Birth place: St. Louis, Missouri
Birth name: Marguerite Annie Johnson
Father: Bailey Johnson, doorman
Mother: Vivian (Baxter) Johnson, nurse
Marriages: Paul du Feu (1973-1980, divorced); Tosh Angelos (divorced)
Children: Clyde “Guy” Johnson, 1944
Education: Attended California Labor School, 1942
Other Facts
Author, poet, actor, singer, songwriter, dancer, playwright, historian, civil rights activist and teacher.
Fluent in six languages: English, French, Spanish, Italian, Arabic and West African Fanti.
First African-American female member of the Directors Guild of America.
Studied dance with Pearl Primus in New York.
Timeline
1931 – Her Parents divorce and Angelou is sent, with her brother Bailey, to live with their paternal grandmother, Annie Henderson, in Stamps, Arkansas.
1935 – Angelou and her brother move to St. Louis to live with their mother.
1936 – Is raped by her mother’s boyfriend, Mr. Freeman. After Angelou confides in her brother and testifies at Freeman’s trial, Freeman is found beaten to death, apparently at the hands of Angelou’s uncles. Angelou stops speaking in public for five years as a result of her guilt and belief that her words had caused Freeman’s murder. This is the basis for her first autobiography, “I Know Why the Caged Bird Sings.”
1942 – While a high school student, she studies drama and dance at the California Labor School, a college for adults. Drops out to become San Francisco’s first female African-American cable car conductor.
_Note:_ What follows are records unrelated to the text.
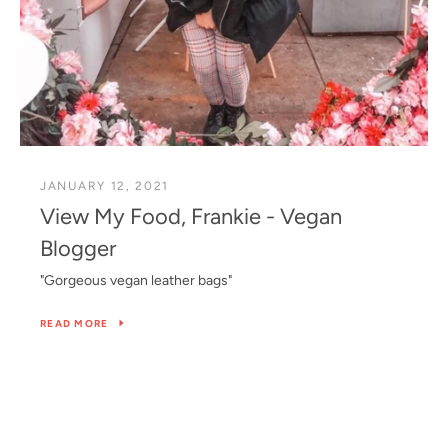
JANUARY 12, 2021
View My Food, Frankie - Vegan
Blogger
"Gorgeous vegan leather bags"
READ MORE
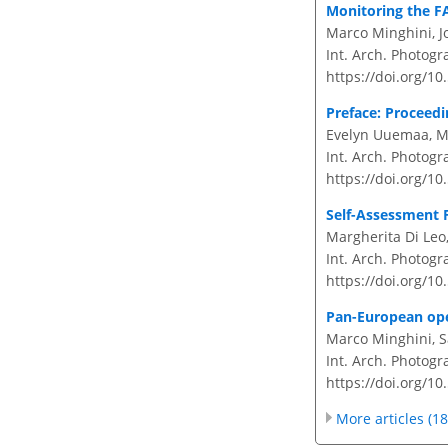
Monitoring the FA
Marco Minghini, J
Int. Arch. Photogr
https://doi.org/10
Preface: Proceedi
Evelyn Uuemaa, Ma
Int. Arch. Photogr
https://doi.org/10
Self-Assessment 
Margherita Di Leo
Int. Arch. Photogr
https://doi.org/10
Pan-European open
Marco Minghini, S
Int. Arch. Photogr
https://doi.org/10
More articles (18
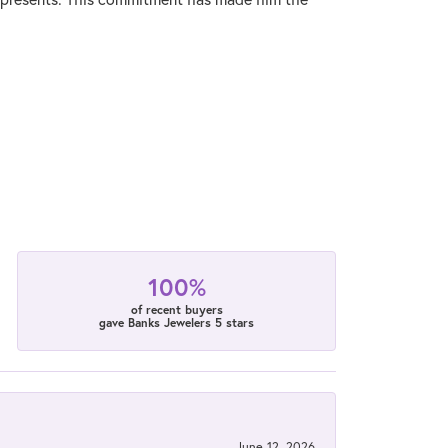
100%
of recent buyers
gave Banks Jewelers 5 stars
June 12, 2026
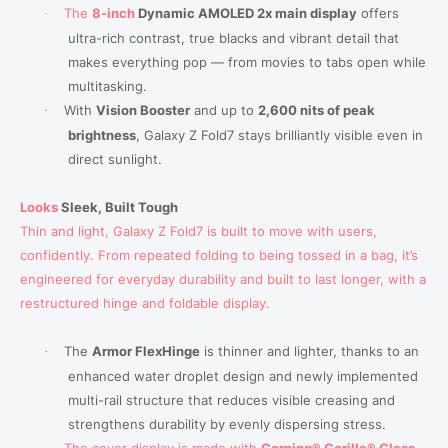
The
8-inch
Dynamic AMOLED 2x main display
offers
·
ultra-rich contrast, true blacks and vibrant detail that
makes everything pop — from movies to tabs open while
multitasking.
With
Vision Booster
and up to
2,600 nits of peak
·
brightness
, Galaxy Z Fold7 stays brilliantly visible even in
direct sunlight.
Looks
Sleek
, Built Tough
Thin and light, Galaxy Z Fold7 is built to move with users,
confidently. From repeated folding to being tossed in a bag, it’s
engineered for everyday durability and built to last longer, with a
restructured hinge and foldable display.
The
Armor FlexHinge
is thinner and lighter,
thanks to an
·
enhanced water droplet design and newly implemented
multi-rail structure that reduces visible creasing and
strengthens durability by evenly dispersing stress.
The cover display is made with
Corning® Gorilla® Glass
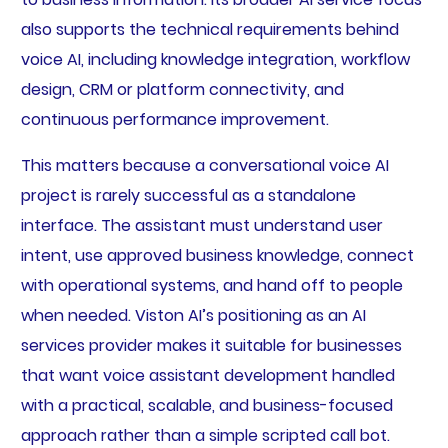
also supports the technical requirements behind
voice AI, including knowledge integration, workflow
design, CRM or platform connectivity, and
continuous performance improvement.
This matters because a conversational voice AI
project is rarely successful as a standalone
interface. The assistant must understand user
intent, use approved business knowledge, connect
with operational systems, and hand off to people
when needed. Viston AI’s positioning as an AI
services provider makes it suitable for businesses
that want voice assistant development handled
with a practical, scalable, and business-focused
approach rather than a simple scripted call bot.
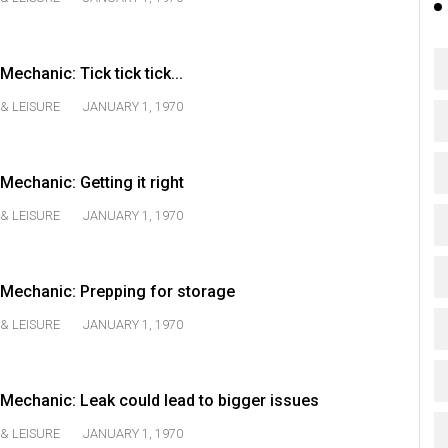
chanic: Tick tick tick...
& LEISURE
JANUARY 1, 1970
echanic: Getting it right
& LEISURE
JANUARY 1, 1970
Mechanic: Prepping for storage
& LEISURE
JANUARY 1, 1970
echanic: Leak could lead to bigger issues
& LEISURE
JANUARY 1, 1970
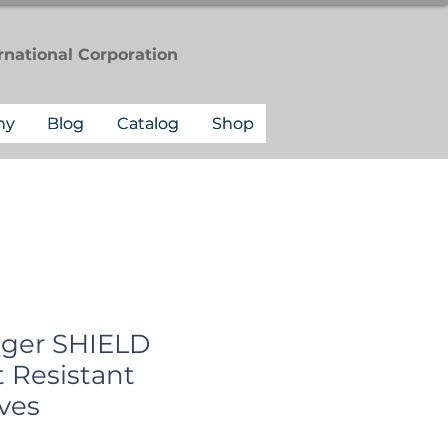
rnational
Corporation
ny
Blog
Catalog
Shop
gger SHIELD
 Resistant
ves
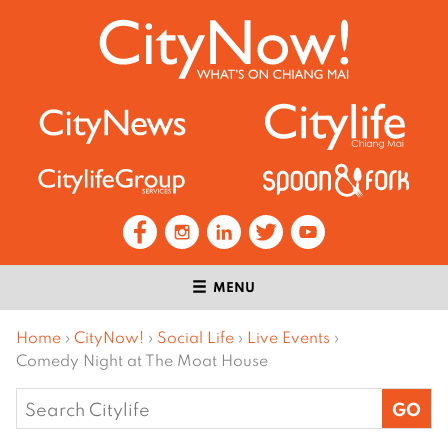
MENU
Home
›
CityNow!
›
Social Life
›
Live Events
›
Comedy Night at The Moat House
Search
for:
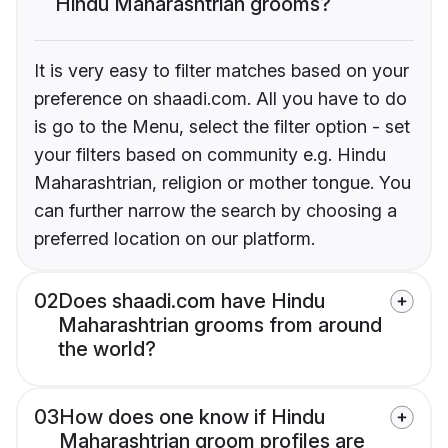
Hindu Maharashtrian grooms?
It is very easy to filter matches based on your
preference on shaadi.com. All you have to do
is go to the Menu, select the filter option - set
your filters based on community e.g. Hindu
Maharashtrian, religion or mother tongue. You
can further narrow the search by choosing a
preferred location on our platform.
02
Does shaadi.com have Hindu
Maharashtrian grooms from around
the world?
03
How does one know if Hindu
Maharashtrian groom profiles are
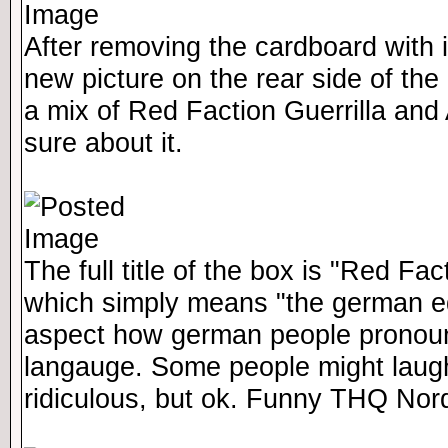
After removing the cardboard with i
new picture on the rear side of the 
a mix of Red Faction Guerrilla and
sure about it.
The full title of the box is "Red F
which simply means "the german ed
aspect how german people pronoun
langauge. Some people might laugh a
ridiculous, but ok. Funny THQ Nor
1950s – Nightclub performer at the Purple Onion in San Francisco, Mr. Kelly’s in Chicago, and Blue Angel and Village Vanguard in New York.
1954-1955 – Tours Europe and Africa as Ruby in a State Department-sponsored production of “Porgy and Bess.” Also, teaches modern dance in Italy and Israel.
1957 – Her only recorded album, “Miss Calypso,” is released.
1960 – Writes, produces, directs and performs in the musical revue, “Cabaret for Freedom,” to raise money for the Southern Christian Leadership Conference (SCLC). Succeeds Bayard Rustin as the northern coordinator for the SCLC.
1961-1962 – Moves to Egypt, and becomes the associate editor of the Arab Observer.
1963-1966 – Lives in Ghana and works as an assistant administrator for the School of Music & Drama at the University of Ghana and as a feature editor for the African Review.
1970 – “I Know Why the Caged Bird Sings” is published. It is later broadcast on national television in 1979, with a script and musical score written by Angelou.
1972 – Nominated for a Pulitzer Prize for “Just Give Me a Cool Drink of Water ‘fore I Diiie.”
1972 – Becomes the first African-American woman to have an original screenplay produced as a movie for “Georgia, Georgia.”
1975-1976 – Member of National Commission on the Observance of International Women’s Year.
1977 – Appears in the television mini-series “Roots.”
1981 – Appointed Reynolds Professor of American Studies at Wake Forest University.
February 1993 – Wins a Grammy for Best Spoken Word or Non-Musical Album for “On The Pulse Of Morning.”
March 1995 – Wins a Grammy for Best Spoken Word or Non-Musical Album for “Phenomenal Woman.”
October 16, 1995 – Recites the poem “From a Black Woman to a Black Man” at the Million Man March in Washington, DC.
1998 – Film directorial debut for “Down in the Delta.”
2000 – Receives the National Medal of Arts.
February 2002 – Wins a Grammy for Best Spoken Word Album for “A Song Flung Up To Heaven.”
2013 – Her eighth autobiographical book, “Mom & Me & Mom”, a tribute to her mother and grandmother, is published.
May 28, 2014 – Passes away at her home in North Carolina.